Navalny, 46, is a lawyer with a large following in Russia for his withering reports about Russian corruption and about Putin, whom he calls a “madman.” Attackers presumably linked to the Russian government twice hurled chemical dye on him, damaging the vision in his right eye, and in 2020 he collapsed on a plane. He almost died but was evacuated to Germany, where scientists determined he had been poisoned by a Novichok nerve agent, used by Russia’s government for high-priority assassinat­ion targets.

The documentar­y follows Navalny’s recovery and the detective work to track down the Russian officials who apparently poisoned him. The film presents the extraordin­ary scene in which Navalny telephoned one of his would-be assassins and, pretending to be another Russian official, got him to explain how the poisoning was carried out.

By now it seemed clear Putin wanted Navalny dead.
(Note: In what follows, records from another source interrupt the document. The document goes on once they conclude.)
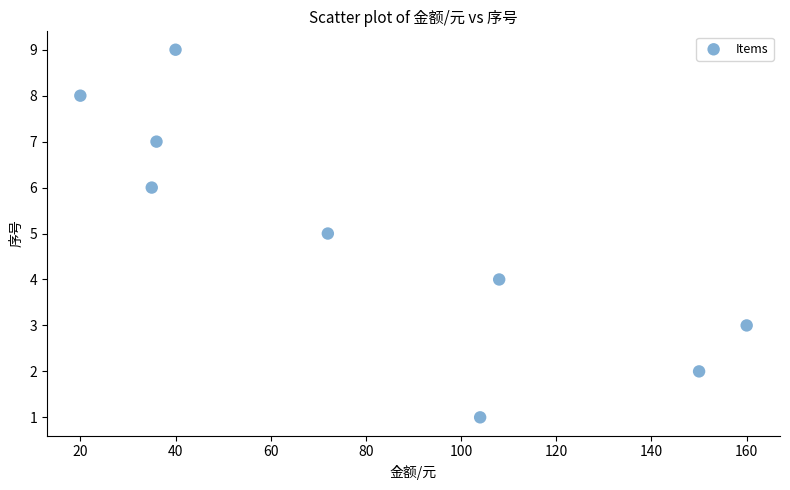

What is the range of Y values (max minus min)?

8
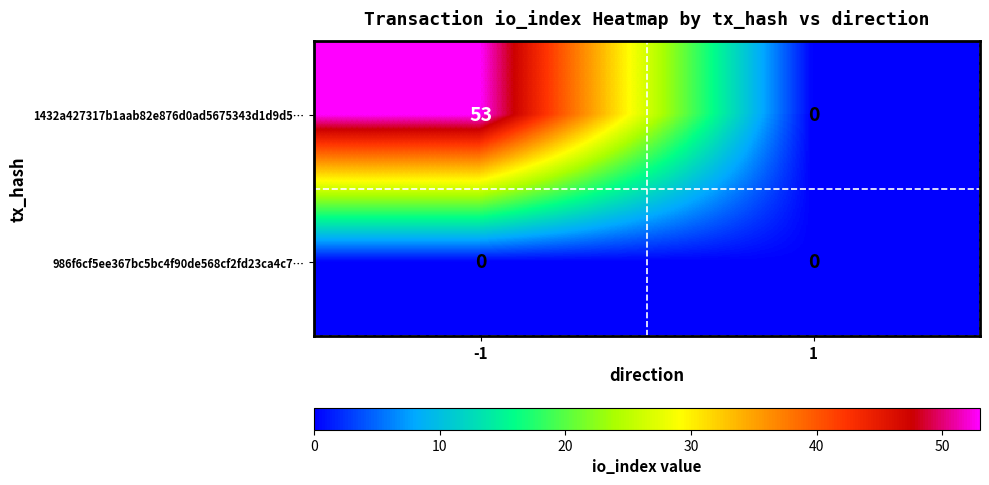

Rank the series by their maximum value, from highest to lowest.

1432a427317b1aab82e876d0ad5675343d1d9d5…, 986f6cf5ee367bc5bc4f90de568cf2fd23ca4c7…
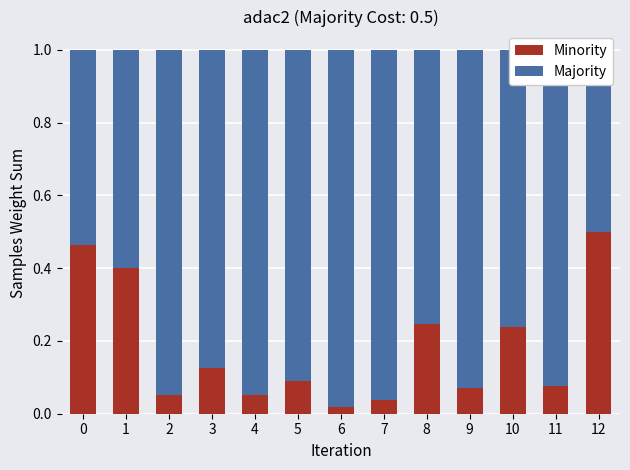

What is the value of the Majority bar at the 11th from the left?

0.8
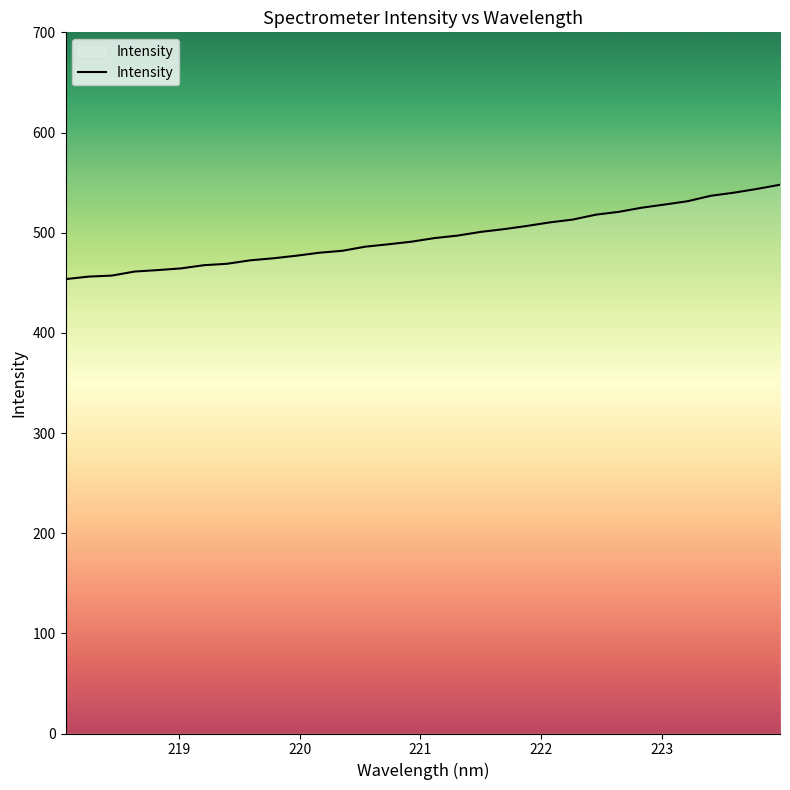

How many series are shown in this chart?

1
But in early 2021, Navalny flew back to Moscow. For Dasha, who had worried since she was 12 about her dad being assassinat­ed, that wasn’t necessaril­y her first choice.

“My personal preference would have been that he stayed with me,” Dasha told me. “But I never questioned his decision to go back.”

“I’m super worried about him always, as a daughter,” she said. “I have it in the back of my head that maybe he shouldn’t be doing this. But it’s what he’s passionate about, and for the greater good of the country.”

When Navalny returned, the government promptly arrested him. The family is now allowed to communicat­e with him only by exchanging letters.

“He is sort of living vicariousl­y through me, through a college experience in America, which is very fun for him,” she said wistfully.

Some critics have argued that Navalny is a xenophobic nationalis­t unworthy of admiration. I looked into the accusation­s, and here’s what I found. In 2007, Navalny made two over-the-top, dumb and offensive video clips, each a minute or less, that could be seen as vilifying immigrants, and for several years after that he participat­ed in a nationalis­t march. Then he seemed to move on, and in 2014 he denounced Russia’s invasion of Crimea.

People are complicate­d, but Navalny today seems so committed to democratic and European values that he is risking his life for them.

The government moved Navalny to continuous confinemen­t in an isolation cell, and he faces additional charges that could leave him in prison for 35 years.

Navalny still has managed to get material out to his team for his social media accounts and he is as untamed as ever.

Somehow through all this, he maintains his sense of humor.

“I laugh at least thrice a day, even when I’m all alone in the cell,” he tweeted recently in a riff about the awful music and food in the prison. “I’m the merriest person at a funeral.”